The judge gave both parties 50 days to jointly come up with an order after giving an outline of what he wanted. Wanger earlier this year tossed out a key U.S. Fish and Wildlife Service biological opinion regarding Delta water management and ordered the agency to rewrite the opinion. The August 31 ruling will be in effect only until the agency finishes rewriting the opinion.

Fishing groups also welcomed the decision, although they weren’t sure exactly how much the decision would reduce pumping levels and protect the smelt.

“Nobody really knows the full ramifications of the decision yet,” said Bill Jennings, executive director of the Califronia Sportfishing Protection Alliance. “I’m also concerned that the ruling doesn’t protect the delta smelt during the fall. However, the fact that a conservative federal judge had to compel the reduction of state and federal pumps to protect the smelt is a searing indictment of the state and federal governments' failure to protect the estuary.”

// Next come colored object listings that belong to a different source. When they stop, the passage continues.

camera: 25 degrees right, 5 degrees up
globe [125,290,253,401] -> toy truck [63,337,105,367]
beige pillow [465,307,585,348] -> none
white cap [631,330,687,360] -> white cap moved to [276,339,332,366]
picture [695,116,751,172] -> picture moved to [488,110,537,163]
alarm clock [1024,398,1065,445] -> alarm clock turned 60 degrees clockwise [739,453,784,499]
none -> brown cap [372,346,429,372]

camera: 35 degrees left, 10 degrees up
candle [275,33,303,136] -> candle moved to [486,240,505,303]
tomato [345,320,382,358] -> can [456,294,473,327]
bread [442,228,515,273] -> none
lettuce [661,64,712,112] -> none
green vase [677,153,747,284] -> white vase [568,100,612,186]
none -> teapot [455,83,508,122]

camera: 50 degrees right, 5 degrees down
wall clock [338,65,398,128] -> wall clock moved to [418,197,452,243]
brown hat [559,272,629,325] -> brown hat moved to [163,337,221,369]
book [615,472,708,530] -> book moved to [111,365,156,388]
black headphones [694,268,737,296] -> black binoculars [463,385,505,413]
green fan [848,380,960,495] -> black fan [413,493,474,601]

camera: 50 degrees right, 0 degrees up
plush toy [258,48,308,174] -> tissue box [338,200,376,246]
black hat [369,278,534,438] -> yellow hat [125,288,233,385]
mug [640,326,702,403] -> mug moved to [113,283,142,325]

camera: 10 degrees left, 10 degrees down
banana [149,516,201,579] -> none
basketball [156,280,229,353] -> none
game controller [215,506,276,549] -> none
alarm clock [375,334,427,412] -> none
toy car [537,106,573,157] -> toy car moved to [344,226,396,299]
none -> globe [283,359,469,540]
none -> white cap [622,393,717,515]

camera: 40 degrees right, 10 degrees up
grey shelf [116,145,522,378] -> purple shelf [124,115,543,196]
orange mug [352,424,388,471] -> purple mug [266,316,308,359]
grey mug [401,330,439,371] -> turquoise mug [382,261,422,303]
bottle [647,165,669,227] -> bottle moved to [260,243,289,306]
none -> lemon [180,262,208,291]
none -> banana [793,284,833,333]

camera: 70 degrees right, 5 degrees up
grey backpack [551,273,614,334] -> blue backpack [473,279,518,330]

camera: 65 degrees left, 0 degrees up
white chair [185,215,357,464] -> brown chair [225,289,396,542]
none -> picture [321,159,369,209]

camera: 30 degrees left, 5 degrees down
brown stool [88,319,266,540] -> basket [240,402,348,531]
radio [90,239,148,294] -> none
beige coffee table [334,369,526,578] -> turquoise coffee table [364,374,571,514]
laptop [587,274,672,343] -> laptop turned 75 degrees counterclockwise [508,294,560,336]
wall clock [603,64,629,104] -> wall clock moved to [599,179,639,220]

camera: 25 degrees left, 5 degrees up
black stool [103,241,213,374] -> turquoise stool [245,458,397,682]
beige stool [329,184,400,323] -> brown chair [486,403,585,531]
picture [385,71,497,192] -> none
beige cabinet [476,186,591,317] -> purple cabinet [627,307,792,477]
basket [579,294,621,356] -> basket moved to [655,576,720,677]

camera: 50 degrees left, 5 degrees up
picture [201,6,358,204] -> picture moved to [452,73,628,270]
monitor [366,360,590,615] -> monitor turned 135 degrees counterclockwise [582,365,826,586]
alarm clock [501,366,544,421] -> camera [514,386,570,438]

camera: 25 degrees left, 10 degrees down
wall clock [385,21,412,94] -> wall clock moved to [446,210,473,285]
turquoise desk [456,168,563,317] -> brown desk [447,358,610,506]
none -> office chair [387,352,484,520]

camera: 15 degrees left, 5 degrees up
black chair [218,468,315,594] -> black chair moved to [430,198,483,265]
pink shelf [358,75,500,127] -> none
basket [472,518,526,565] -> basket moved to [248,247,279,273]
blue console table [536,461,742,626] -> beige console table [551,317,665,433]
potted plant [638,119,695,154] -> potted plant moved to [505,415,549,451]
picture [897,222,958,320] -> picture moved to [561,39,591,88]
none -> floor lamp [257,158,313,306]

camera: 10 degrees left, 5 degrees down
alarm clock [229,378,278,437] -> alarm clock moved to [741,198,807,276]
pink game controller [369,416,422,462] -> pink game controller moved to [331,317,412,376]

In response to Schwarzenegger's dire prediction of disaster resulting from the ruling, he replied that the Governor could protect the water supplies of “99.9 percent of California’s urban and agricultural users” if water-intensive cotton crops in the San Joaquin Valley were taken out of production. California's cotton production approximates 1.5 million bales annually from approximately 550,000 acres, representing the 2nd largest planted acreage of any crop in the state.

Jennings also said Wanger’s decision should help strengthen the alliance’s current litigation against the Department of Water Resources and State Water Resources Control Board.

“It’s clear that if the Delta is to be saved, given the political paralysis of the Schwarzenegger and Bush administrations, it will be saved in court,” he said. “Hopefully, the Wanger ruling will make a difference.”

The decision occurs in the context of an alarming decline in recent years of four California Delta pelagic (open water) species, including delta smelt, longfin smelt, striped bass and threadfin shad, as the state and federal governments have increased water exports by over 1,000,000 acre feet of water per year.

On August 8, the Bay Institute, Center for Biological Diversity and NRDC simultaneously asked the federal government to list the Bay-Delta population of longfin smelt under the federal Endangered Species Act and the California Fish and Game Commission to list the species statewide under the California Endangered Species Act.